The Port Authority argues that appellant's complaint is deficient because it does not allege that its hiring standards are arbitrary or unreasonable, or that the Port Authority has a general policy excluding the hiring of persons with convictions. While appellant's pleading would have been better had he alleged that the Port Authority's refusal to employ him as a bus driver was without reasonable relation to any legitimate governmental objective, his failure to plead this does not amount to a fatal defect in the complaint. Appellant averred that he was denied employment as a bus driver by the Port Authority because of a thirteen year old assault conviction, that he had been pardoned for the offense, that he was in all respects suitable and qualified for employment as a bus driver, and that the Port Authority's refusal violated his rights under article I, section 1. These averments sufficiently pleaded a cause of action.
We also reject the Port Authority's argument that appellant's rights under article I, section 1, turn upon whether the Port Authority has a general policy excluding the hiring of persons with assault convictions. Appellant has the right
[ 277 Pa. Super. Page 17]
under article I, section 1, to be free of arbitrary governmental action. The government may be arbitrary with or without a general policy.
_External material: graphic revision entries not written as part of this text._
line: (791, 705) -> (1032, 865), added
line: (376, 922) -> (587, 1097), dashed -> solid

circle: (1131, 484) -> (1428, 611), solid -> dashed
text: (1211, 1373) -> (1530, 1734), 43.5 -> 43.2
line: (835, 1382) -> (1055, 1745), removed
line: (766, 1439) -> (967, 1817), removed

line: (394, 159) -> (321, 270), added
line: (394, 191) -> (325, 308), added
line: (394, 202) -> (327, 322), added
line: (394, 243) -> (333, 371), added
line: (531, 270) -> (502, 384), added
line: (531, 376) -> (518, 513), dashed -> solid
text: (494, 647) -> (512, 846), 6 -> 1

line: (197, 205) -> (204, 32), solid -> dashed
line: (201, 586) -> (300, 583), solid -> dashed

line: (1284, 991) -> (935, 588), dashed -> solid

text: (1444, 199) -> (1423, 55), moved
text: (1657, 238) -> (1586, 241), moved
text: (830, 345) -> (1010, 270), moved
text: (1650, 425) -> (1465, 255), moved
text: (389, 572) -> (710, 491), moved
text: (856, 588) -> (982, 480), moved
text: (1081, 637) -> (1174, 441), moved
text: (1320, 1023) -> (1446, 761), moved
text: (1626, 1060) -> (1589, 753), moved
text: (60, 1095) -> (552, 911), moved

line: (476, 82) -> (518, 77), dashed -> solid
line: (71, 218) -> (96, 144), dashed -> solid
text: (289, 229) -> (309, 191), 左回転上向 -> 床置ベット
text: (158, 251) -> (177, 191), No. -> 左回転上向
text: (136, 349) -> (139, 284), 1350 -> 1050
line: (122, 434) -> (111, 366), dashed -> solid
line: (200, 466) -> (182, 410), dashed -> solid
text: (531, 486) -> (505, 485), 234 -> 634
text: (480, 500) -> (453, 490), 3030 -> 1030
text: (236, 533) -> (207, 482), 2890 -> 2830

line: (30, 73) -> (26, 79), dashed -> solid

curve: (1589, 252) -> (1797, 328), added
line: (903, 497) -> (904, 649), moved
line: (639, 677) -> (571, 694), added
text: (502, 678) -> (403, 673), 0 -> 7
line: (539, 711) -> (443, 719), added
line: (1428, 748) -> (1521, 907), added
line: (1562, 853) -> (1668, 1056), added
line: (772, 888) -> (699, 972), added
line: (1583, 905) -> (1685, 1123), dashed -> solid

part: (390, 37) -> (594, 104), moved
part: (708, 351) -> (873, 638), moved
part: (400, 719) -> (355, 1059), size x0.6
In finding that appellant has stated a cause of action under article I, section 1, we wish to stress again what is repeated throughout this opinion. Public employers are not always precluded from considering a job applicant's prior convictions in making hiring decisions. In some instances, the fact of a prior conviction, even though pardoned, will be extremely relevant, perhaps conclusive, on an individual's fitness for a particular job. For example, an absolute bar against the employ of convicted arsonists as firemen would probably present no constitutional problems. See Carlyle v. Sitterson, 438 F.Supp. 956 (D.N.C.1975). Similarly, a bar against the employment of convicted felons as police officers would probably be reasonable since "a person who has committed a felony may be thought to lack the qualities of self-control or honesty that this sensitive job requires." See Upshaw v. McNamara, 435 F.2d 1188, 1190 (1st Cir. 1970); see also DeVeau v. Braisted, 363 U.S. 144, 80 S.Ct. 1146, 4 L.Ed.2d 1109 (1960) (disqualification of ex-felon from waterfront union offices unless he is subsequently pardoned or received certificate of good conduct from parole board does not violate federal constitution). We hold, however, that when a public employer denies employment to an individual because of his criminal record, the employer's denial of employment must be reasonably related to the furtherance of a legitimate public objective. Here, the reasonableness of the Port Authority's refusal to hire appellant is not apparent on the face of the complaint. The Port Authority's demurrer should therefore not have been sustained.